Talk about an obsession-and more piling on; that's what we make of Michael Daly's shrill column attacking the three amigos, senators Kruger, Espada and Diaz, today in the NY Daily News: "Does the fare go up or do we establish tolls on the East and Harlem River bridges? It is one or the other. Anybody with any feeling for this city would say it has to be the tolls. We are not a metropolis of automobiles like Los Angeles or Houston or those other burgs beyond the Hudson."
So, in a supposed zero-sum game-and it's a good thing we're not talking about intellect here-the only choice for Daly is a Hobson's one: tolls or fare hikes. And in the process, he joins with Morticia in attacking the pols who beg to differ: "Which is why nearly every major figure in the city - politicians, labor leaders, community activists, even patrician Metropolitan Transportation Authority board members - support the so-called Ravitch plan to minimize a fare hike and stave off service cuts by charging motorists who cross into Manhattan. The unfortunate exception is the "Gang of Three," a trio of state senators from the city: Carl (Cars) Kruger of Brooklyn, along with Ruben (Road Rally) Diaz Sr. and Pedro (Escalade) Espada, both of the Bronx."
And off he goes, losing brain cells in direct proportion to the decibel levels of invective he spews: "The three began the year threatening to go over to the Republicans and scuttle the Democratic majority if they did not get what they wanted. Diaz was worried about gay marriage. Espada imagined he might be majority leader. Kruger wanted - and got - the chairmanship of the Finance Committee, along with a special budget. The word for that stuff is "shakedown." Then, the odious three went from their shakedown to opposing tolls for a few thousand motorists at the expense of 4 million straphangers. The word for that is treason. And they are not just betraying the city."
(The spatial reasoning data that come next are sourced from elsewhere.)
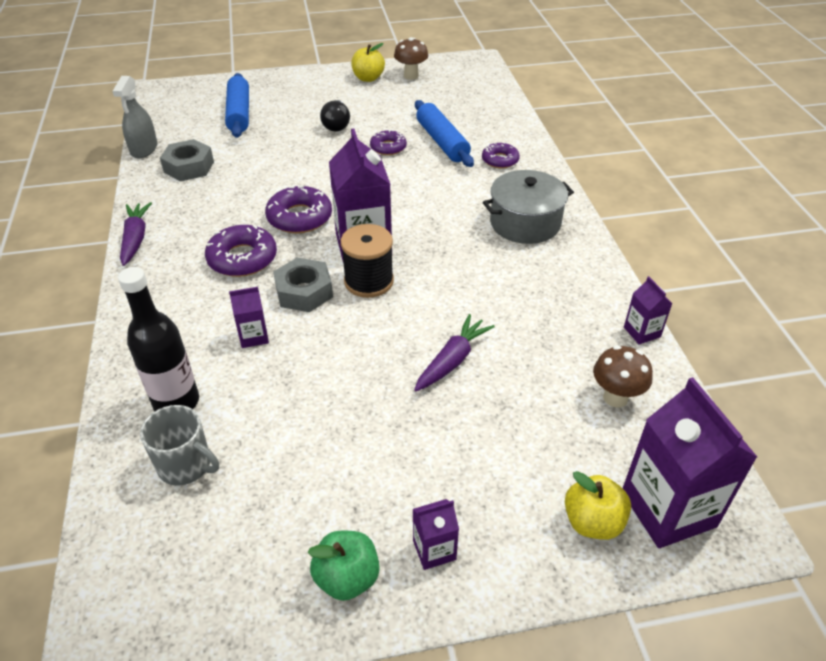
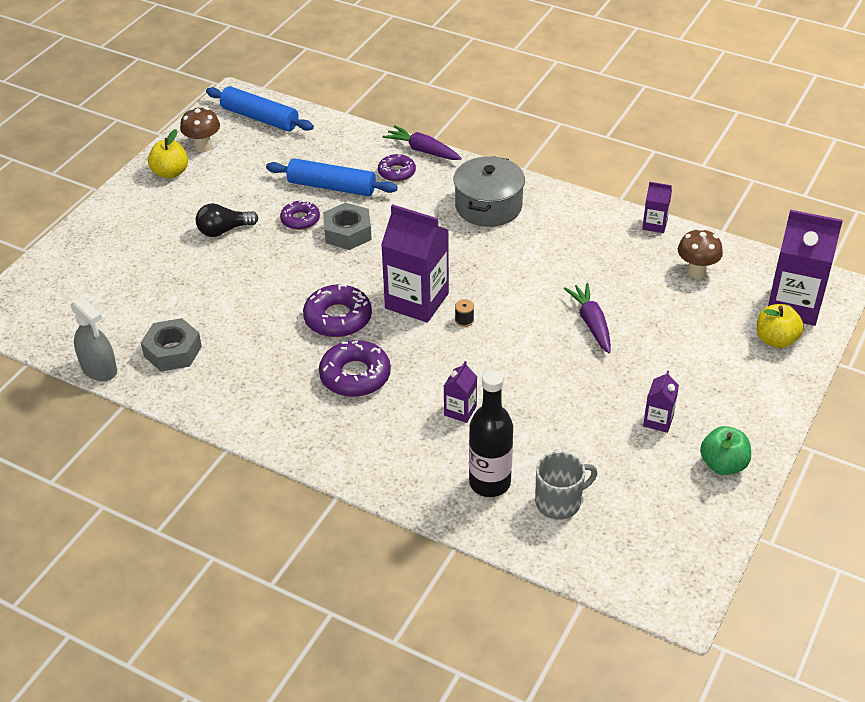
camera: 50 degrees left, 0 degrees up
purple carrot [120,202,152,266] -> purple carrot moved to [382,125,462,160]
blue rolling pin [225,73,249,138] -> blue rolling pin moved to [206,86,314,131]
grey nut [273,258,333,312] -> grey nut moved to [323,203,372,250]
black light bulb [320,100,350,132] -> black light bulb turned 120 degrees clockwise [196,203,258,237]
black spool [341,224,394,298] -> black spool [455,299,474,327], size x0.41
purple carton [413,499,459,570] -> purple carton moved to [643,370,679,433]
No Michael, treason is when billionaires conspire to overturn the will of the people and re-install royalty in City Hall-all done with Daly apparently experiencing a severe case of lockjaw. So odiousness is closer to home than Daly realizes-or perhaps he does, but values the paycheck over the genuine sense of outrage that a real populist-and not someone merely mimicking the popular will-would exhibit when democracy was being suborned.
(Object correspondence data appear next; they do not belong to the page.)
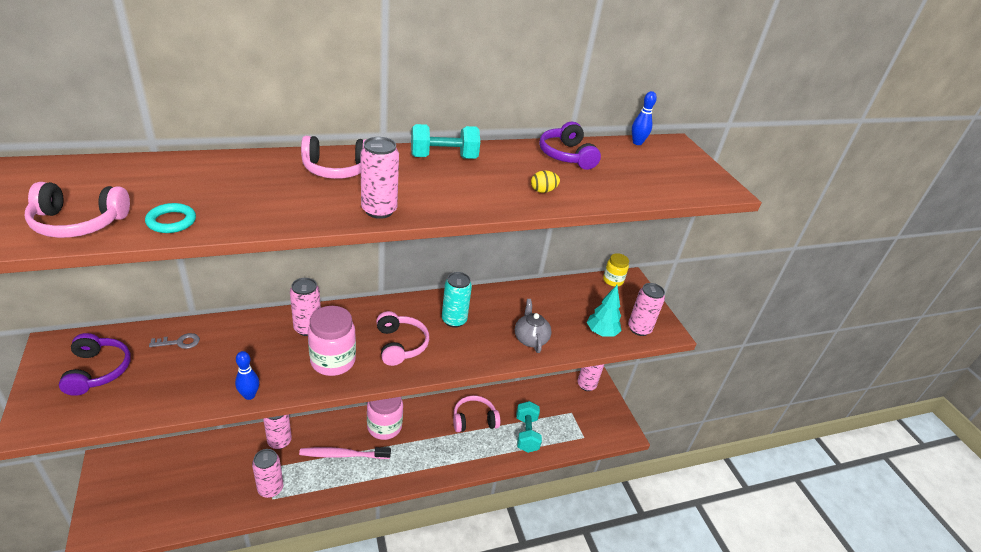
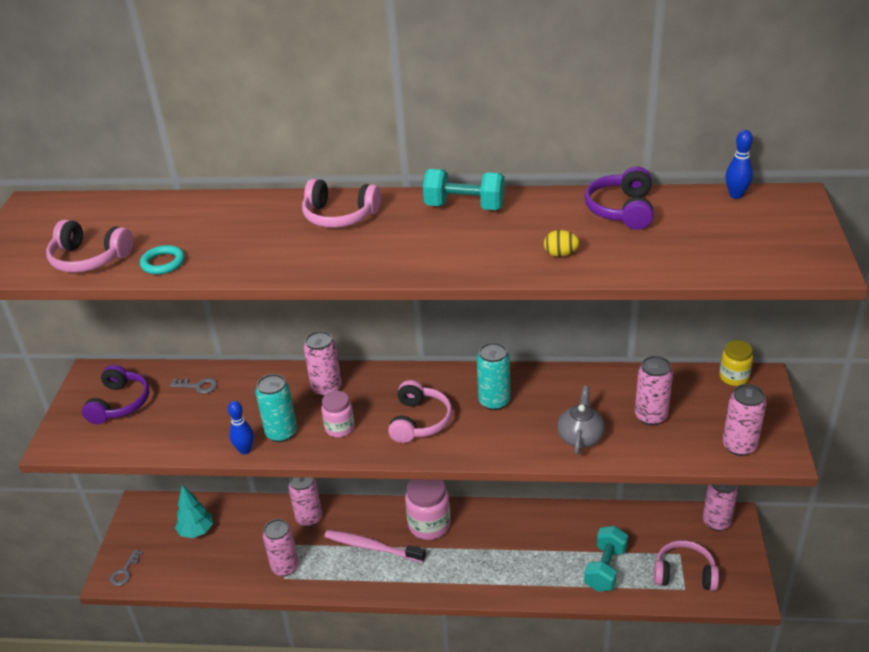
camera: 30 degrees right, 0 degrees up
pink jar [308,306,356,376] -> pink jar [321,391,355,438], size x0.60
pink can [361,137,399,219] -> pink can moved to [635,356,673,425]
pink headphones [453,396,500,432] -> pink headphones moved to [654,540,719,591]
turquoise tree [587,285,621,337] -> turquoise tree moved to [175,485,213,538]
none -> grey key [110,550,143,586]
none -> turquoise can [255,374,297,442]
The reality here is that there are any number of ways-short of tolls-that could be devised to save the transit system. Alternative funding mechanisms are available that wouldn't burden every single bodeguero in Manhattan who travels almost every day over to Jetro on Hamilton Avenue in Brooklyn to purchase merchandise; not to mention the thousands of commuters who really have little access to decent transit in their outlying neighborhoods.
But the Daly's of the world, feasting on the carrion of their wealthy benefactors, need to resort to obloquy in the place of reasoned debate. And in the process, the jackals at the MTA are able to sit back as mentally challenged toadies divert attention away from their years of malfeasance.